Hans Nagel

The Texas Story Project.

Hans Nagel was a hero. He was an aristocratic cowboy that was able to fend off both government officials and bloodthirsty pythons.

Beloved by his city, he became the first director of the Houston Zoo in 1925 at only 33 years old. He went on to expand the zoo's collection (already 400 animals strong) exponentially. He was, without a doubt, one of the most wildly charming men to walk the Earth. A German immigrant (though he would later claim to immigration officials he was born in the town of Tobit, Texas) with a restless soul that could only find solace in the flat plains of Houston, Texas. Unfortunately, Hans Nagel has become merely a footnote in the pages of history when his life and adventures could fill an entire book of their own.

Although the early life of Mr. Nagel has been lost in the mist of time, what we do know is that he ended up on the boat of a very prestigious animal collector. By the time he had arrived in Houston, he had already seen more of the world and its creatures than most see in their lifetime. This made Hans the perfect candidate for the position of head zookeeper at what would soon become the Houston Zoo. Hans Nagel became a beloved figure in the city. Houston was the perfect backdrop for his life—a city that was quickly growing in both size and diversity. Hans and his (presumably) heavy german accent would fit right in.

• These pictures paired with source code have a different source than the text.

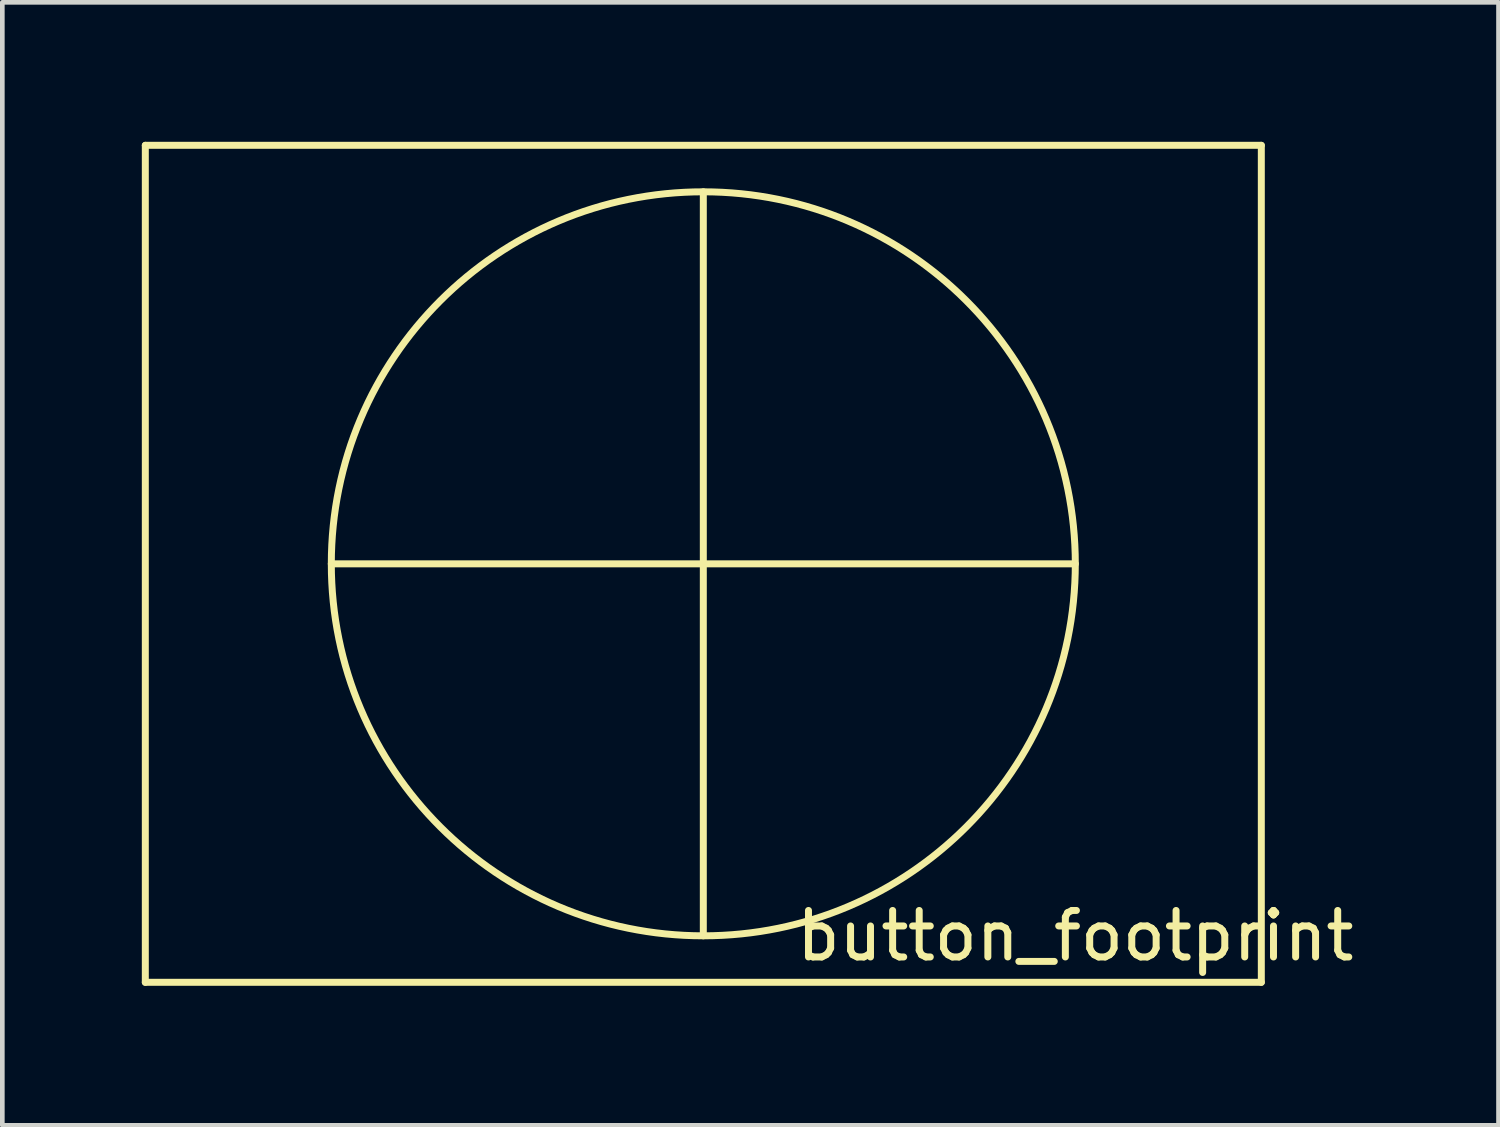
<source format=kicad_pcb>
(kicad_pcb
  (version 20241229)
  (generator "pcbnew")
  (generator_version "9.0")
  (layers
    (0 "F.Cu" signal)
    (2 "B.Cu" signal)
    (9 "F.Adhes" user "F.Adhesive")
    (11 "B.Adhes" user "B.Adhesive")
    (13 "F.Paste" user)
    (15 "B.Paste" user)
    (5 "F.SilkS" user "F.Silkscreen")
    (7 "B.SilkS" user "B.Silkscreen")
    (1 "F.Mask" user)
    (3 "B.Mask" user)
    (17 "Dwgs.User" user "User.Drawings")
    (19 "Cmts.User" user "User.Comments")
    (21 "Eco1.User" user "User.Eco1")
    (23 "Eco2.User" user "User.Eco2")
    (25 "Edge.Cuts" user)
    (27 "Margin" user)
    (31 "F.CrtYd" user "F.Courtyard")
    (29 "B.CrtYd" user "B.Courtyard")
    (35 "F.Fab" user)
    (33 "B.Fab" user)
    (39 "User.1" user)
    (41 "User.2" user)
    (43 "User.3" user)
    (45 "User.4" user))
  (footprint "button_footprint"
    (layer "F.Cu")
    (at 12.075 9.075)
    (property "Reference" "button_footprint" (at 8 8 0) (layer "F.SilkS") (effects (font (size 1 1) (thickness 0.15))))
    (attr through_hole)
    (fp_line (start -12 -9) (end 12 -9) (stroke (width 0.15) (type solid)) (layer "F.SilkS"))
    (fp_line (start -12 9) (end -12 -9) (stroke (width 0.15) (type solid)) (layer "F.SilkS"))
    (fp_line (start -8 0) (end 8 0) (stroke (width 0.15) (type solid)) (layer "F.SilkS"))
    (fp_line (start 0 -8) (end 0 8) (stroke (width 0.15) (type solid)) (layer "F.SilkS"))
    (fp_line (start 12 -9) (end 12 9) (stroke (width 0.15) (type solid)) (layer "F.SilkS"))
    (fp_line (start 12 9) (end -12 9) (stroke (width 0.15) (type solid)) (layer "F.SilkS"))
    (fp_circle (center 0 0) (end 0 8) (stroke (width 0.15) (type solid)) (fill no) (layer "F.SilkS")))
  (gr_rect
    (start -3 -3)
    (end 29.176 21.15)
    (stroke (width 0.1) (type default))
    (fill no)
    (layer "Edge.Cuts")))
</source>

Hans was not known for fitting in, though. He was wild, jolly, and boisterous with a heart of gold. He was well known for his weekly lion-taming shows. Every week, people would cram into the seats to watch him tame the king of the jungle. While Hans loved his animals dearly, they did not always show him the same affection. Hans was maimed, bitten, kicked, scratched, and generally harassed by his beloved animals countless times. Some highlights include being sat on by a five-ton elephant, barely escaping from an enraged lion during one of his shows. My personal favorite is his account of being slowly strangled by a fully grown python, which prompted him to simply bite the creature until it released him.

This is a fantastic example of Hans's unyielding bravery—a brand of bravery that often seemed to border on madness. A great example is the time Hans received a gold medal from the city when he saved a visiting zoo official from the jaws of the resident Bengal tiger using his trusty .45 Luger [pistol]. Nagel was also Houston's resident animal wrangler. He once lassoed a lioness that was on the loose, and he even took an expedition into an area known as "Dead Man's Creek" full of quicksand, mosquitoes, and alligators. Any man willing to trek into the place known as Dead Man's Creek is certainly braver than I.

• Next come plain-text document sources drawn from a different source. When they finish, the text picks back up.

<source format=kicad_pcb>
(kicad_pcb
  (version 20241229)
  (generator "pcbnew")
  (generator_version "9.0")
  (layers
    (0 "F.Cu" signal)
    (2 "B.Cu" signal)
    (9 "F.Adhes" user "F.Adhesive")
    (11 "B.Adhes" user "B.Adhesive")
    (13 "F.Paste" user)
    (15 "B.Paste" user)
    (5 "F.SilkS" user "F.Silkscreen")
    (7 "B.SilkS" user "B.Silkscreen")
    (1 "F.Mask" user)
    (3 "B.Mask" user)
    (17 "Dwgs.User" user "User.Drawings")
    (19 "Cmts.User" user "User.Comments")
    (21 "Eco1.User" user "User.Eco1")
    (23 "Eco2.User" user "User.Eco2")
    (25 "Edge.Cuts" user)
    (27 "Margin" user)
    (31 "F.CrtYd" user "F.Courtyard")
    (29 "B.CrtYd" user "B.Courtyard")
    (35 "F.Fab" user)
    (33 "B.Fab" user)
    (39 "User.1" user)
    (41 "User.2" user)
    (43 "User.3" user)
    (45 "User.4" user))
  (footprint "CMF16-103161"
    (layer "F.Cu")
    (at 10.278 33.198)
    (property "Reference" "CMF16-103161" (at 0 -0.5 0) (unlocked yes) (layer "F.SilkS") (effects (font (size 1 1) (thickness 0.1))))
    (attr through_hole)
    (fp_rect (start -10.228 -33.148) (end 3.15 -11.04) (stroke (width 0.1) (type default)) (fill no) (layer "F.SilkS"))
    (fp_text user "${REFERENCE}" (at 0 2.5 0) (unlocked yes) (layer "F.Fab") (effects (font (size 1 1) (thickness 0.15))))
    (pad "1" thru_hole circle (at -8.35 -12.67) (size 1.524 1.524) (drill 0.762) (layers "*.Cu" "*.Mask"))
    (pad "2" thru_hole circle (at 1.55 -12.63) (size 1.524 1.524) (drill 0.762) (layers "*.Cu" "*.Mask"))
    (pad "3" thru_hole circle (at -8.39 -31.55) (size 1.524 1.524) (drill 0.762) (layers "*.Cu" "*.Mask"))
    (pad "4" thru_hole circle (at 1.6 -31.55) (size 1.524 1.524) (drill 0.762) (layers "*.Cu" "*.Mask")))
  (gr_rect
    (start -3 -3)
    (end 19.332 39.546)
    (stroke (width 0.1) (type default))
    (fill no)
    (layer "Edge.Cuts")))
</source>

Hans had the restless spirit of a wandering ranger, yet in Houston he had found a place where he could truly feel at home. It was a place that walked the line between farm filled frontier town and burgeoning oil-fueled metropolis. The man who spent his weekends in an arena with lions, and went on expeditions deep into the steamy jungles of Africa and Asia adding new specimens to his zoo's quickly growing collection, also wined and dined with some of the richest and most influential men in Houston.

For me, Hans Nagel encapsulates what Houston was in the '30s. He has the vivacious, adventurous, and entrepreneurial spirit that has become the defining feature of the Bayou City. Hans was an eccentric. He always stuck out and that is what made him so magnetic and lovable. I would say the same goes for Houston. In a state filled with dusty back roads and places where you can walk miles without encountering any evidence of human habitation, there is a sprawling metropolis filled to the brim with colors, life, and oil. So what's the point of all this? Simply to give the lion taming cowboy known as Hans Nagel a little recognition.

Jacob Blackman is a student at St. Catherine's Montessori in Houston. He has always loved the Houston Zoo, and once he started researching the history of the zoo, he knew the story of Hans Nagel (the first zoo director) needed to be shared with the world.